Your Money: Your easy 5-point retirement checklist

Time and again we hear people say that their biggest retirement fear is running out of money. It’s an understandable concern. With increasing lifespans and higher health care costs, retirement is often longer—and more expensive—than it used to be.

Planning ahead will go a long way in feeling more confident to take on a retirement that may last upwards of three decades. If you’re thinking about retiring within the next few years, now is the time to get your financial ducks in a row. Here are our top tips to help ensure you’re prepared.

ENVISION YOUR NEW LIFESTYLE

Taking the time to think through the realities of your retirement lifestyle helps you align your values (what’s most important to you) with your financial goals. If your ideal retirement consists of living in your current home, tending to your garden and volunteering at your local library, your financial needs will likely be very different from someone who seeks to spend their retirement visiting the world’s best 5-star resorts. Your financial plan should be constructed to reflect those differences in lifestyle.

OPTIMIZE YOUR EMPLOYER BENEFITS

We encourage you to scrutinize your employer benefits in the years leading up to retirement. Items to consider: Have you updated your 401(k) to include the “Catch-up” provision that allows workers 50+ to contribute an extra $6,000? Does your company offer special post-employment benefits (airline, retail discounts)? Are your employer-sponsored insurance policies portable? Are they worth the additional expense?

PROFESSIONALIZE YOUR INVESTMENT STRATEGY

Over last 15 years, the S&P 500 returned 8.19 percent annually. If you invested $100,000 and earned that 8.19 percent, you’d have over $325,000. The average equity investor over the same period only earned 4.67 percent, giving them $198,000 if they invested the same $100,000. Why are they underperforming? There are a number of excuses, such as loss aversion, denial and falling under the spell of media influence. We believe the best way to avoid behavioral mistakes is to offload investment management to an objective and professional third party like a financial adviser.

EVALUATE YOUR RETIREMENT SPENDING PLAN

To avoid running out of money, it’s important to not only reach a savings goal, but also chart out what your spending may look like. This is where the value of a financial adviser with expertise in retirement income planning comes in. Based on your family history, health, savings, and other factors, we can help determine an appropriate time horizon and average withdrawal rate for you— and we can suggest small changes that may extend your savings.

SEEK OUT TAX EFFICIENCIES

One of the surest ways to keep more of your hard-earned money is to employ tax planning. If your savings and investments aren’t divided into taxable, tax-deferred and tax-free categories, you probably aren’t minimizing your tax burden — which means you could end up paying more in taxes than you really need to. Enlisting the expertise of a tax planner could help make the most of your money.

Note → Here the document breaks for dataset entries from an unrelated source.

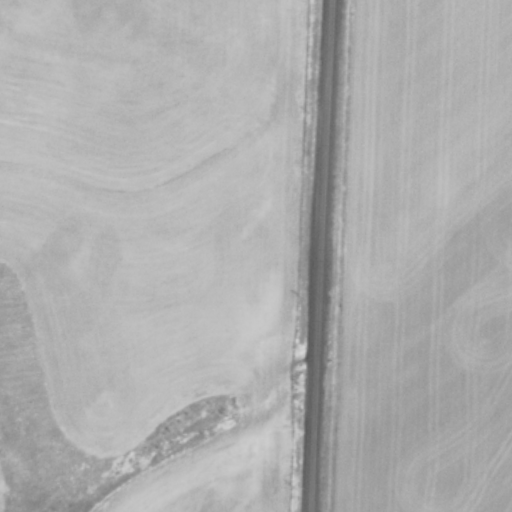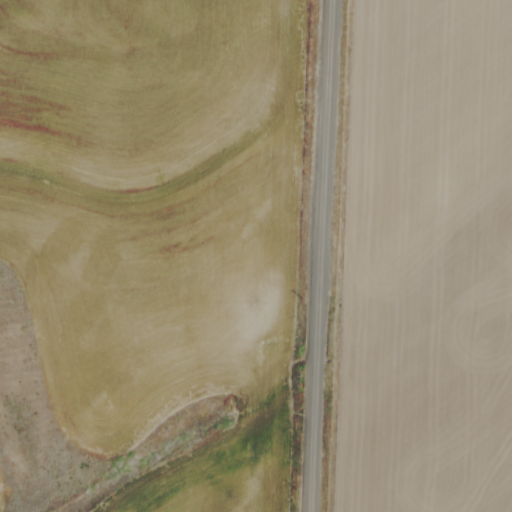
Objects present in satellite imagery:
road: (318, 255)
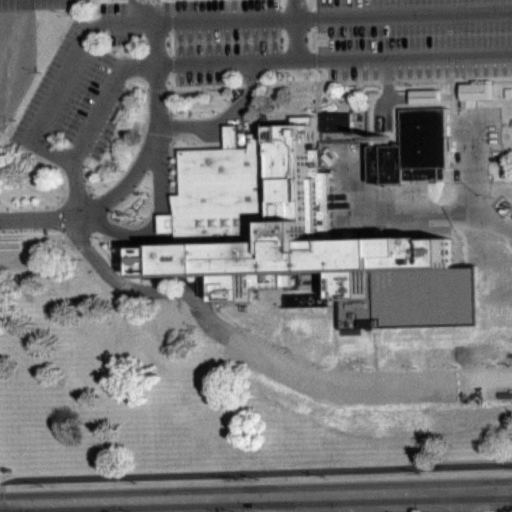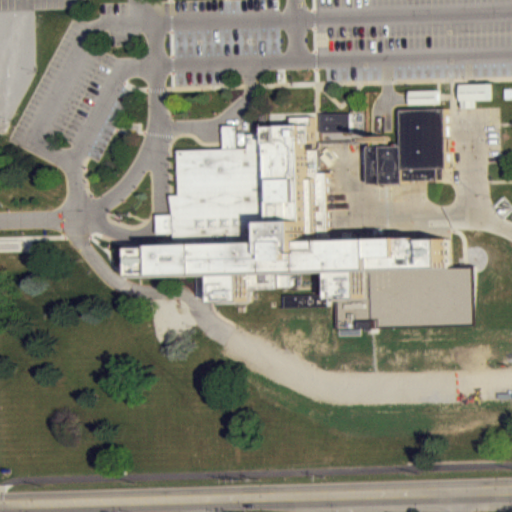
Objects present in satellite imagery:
parking lot: (56, 4)
road: (314, 5)
road: (296, 9)
road: (141, 11)
road: (171, 14)
road: (396, 15)
road: (315, 18)
road: (218, 20)
parking lot: (414, 37)
road: (315, 38)
road: (297, 39)
parking lot: (224, 40)
road: (171, 43)
road: (78, 55)
road: (397, 57)
road: (316, 59)
road: (220, 61)
road: (172, 63)
road: (316, 75)
road: (462, 78)
road: (120, 79)
road: (172, 79)
road: (357, 81)
road: (249, 84)
road: (135, 87)
road: (191, 87)
parking lot: (83, 88)
road: (158, 88)
building: (476, 92)
building: (427, 96)
building: (477, 100)
road: (341, 104)
road: (318, 108)
road: (227, 121)
building: (338, 121)
road: (507, 122)
road: (94, 123)
road: (105, 123)
road: (487, 123)
road: (130, 129)
building: (346, 133)
road: (173, 135)
road: (171, 147)
building: (414, 148)
road: (85, 153)
building: (416, 157)
road: (86, 174)
road: (500, 180)
road: (482, 181)
road: (126, 182)
road: (431, 211)
building: (270, 222)
road: (492, 223)
road: (90, 226)
road: (152, 228)
road: (32, 237)
building: (297, 243)
road: (131, 245)
road: (108, 252)
road: (125, 260)
road: (372, 290)
building: (309, 307)
road: (242, 325)
parking lot: (396, 332)
road: (266, 340)
road: (254, 471)
road: (256, 496)
road: (456, 502)
road: (206, 504)
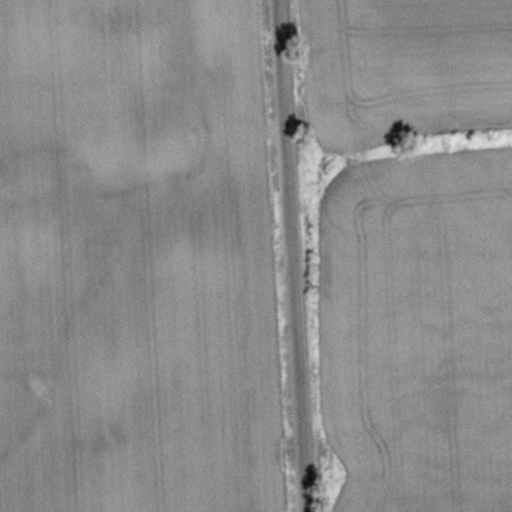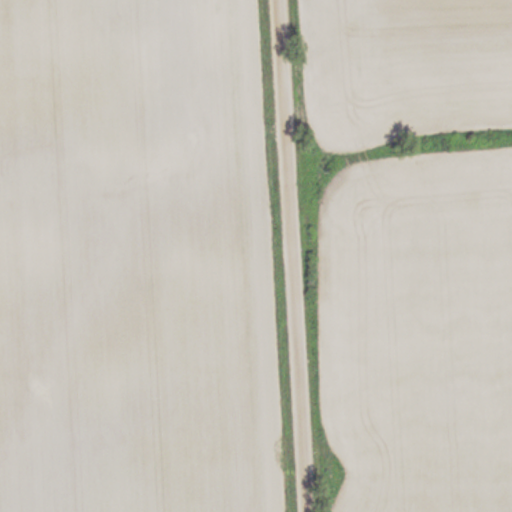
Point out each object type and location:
road: (283, 255)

You’ve worked hard for your retirement; you deserve to enjoy it. Following these five points will not only help you seek a more comfortable retirement, it’ll also help assuage any concerns you have about a lack of preparedness.

The opinions voiced in this material are for general information only and are not intended to provide specific advice or recommendations for any individual. All performance referenced is historical and is no guarantee of future results. All indexes are unmanaged and may not be invested into directly.